BEGIN Supplied records
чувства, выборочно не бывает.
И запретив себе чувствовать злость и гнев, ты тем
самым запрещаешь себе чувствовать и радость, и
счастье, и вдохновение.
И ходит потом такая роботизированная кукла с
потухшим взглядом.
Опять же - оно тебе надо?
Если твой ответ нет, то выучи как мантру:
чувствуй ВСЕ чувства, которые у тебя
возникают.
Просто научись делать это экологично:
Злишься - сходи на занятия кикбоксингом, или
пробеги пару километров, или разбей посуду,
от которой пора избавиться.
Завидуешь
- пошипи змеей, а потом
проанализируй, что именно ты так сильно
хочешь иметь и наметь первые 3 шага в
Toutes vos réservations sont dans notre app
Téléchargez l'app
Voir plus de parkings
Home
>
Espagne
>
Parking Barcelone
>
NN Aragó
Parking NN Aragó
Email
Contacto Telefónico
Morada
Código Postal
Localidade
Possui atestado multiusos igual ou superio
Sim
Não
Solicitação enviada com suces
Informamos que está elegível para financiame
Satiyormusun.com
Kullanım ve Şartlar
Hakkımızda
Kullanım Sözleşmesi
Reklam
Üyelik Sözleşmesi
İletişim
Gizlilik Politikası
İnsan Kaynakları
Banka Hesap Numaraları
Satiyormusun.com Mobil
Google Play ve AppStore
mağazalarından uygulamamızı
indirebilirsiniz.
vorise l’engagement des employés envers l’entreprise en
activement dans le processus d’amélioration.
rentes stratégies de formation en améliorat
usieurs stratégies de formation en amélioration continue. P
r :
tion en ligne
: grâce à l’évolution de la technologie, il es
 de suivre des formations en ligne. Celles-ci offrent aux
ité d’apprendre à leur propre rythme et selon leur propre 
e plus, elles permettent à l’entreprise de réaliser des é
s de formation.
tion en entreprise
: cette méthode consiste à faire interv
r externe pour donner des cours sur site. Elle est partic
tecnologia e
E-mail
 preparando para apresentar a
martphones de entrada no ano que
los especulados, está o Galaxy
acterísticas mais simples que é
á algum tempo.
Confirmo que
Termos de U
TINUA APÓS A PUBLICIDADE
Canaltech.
END Supplied records
Job: In the listing above, find the line with "tion en entreprise", then copy it and every later line exactly, through the last line, and nothing else.

Response:
tion en entreprise
: cette méthode consiste à faire interv
r externe pour donner des cours sur site. Elle est partic
tecnologia e
E-mail
 preparando para apresentar a
martphones de entrada no ano que
los especulados, está o Galaxy
acterísticas mais simples que é
á algum tempo.
Confirmo que
Termos de U
TINUA APÓS A PUBLICIDADE
Canaltech.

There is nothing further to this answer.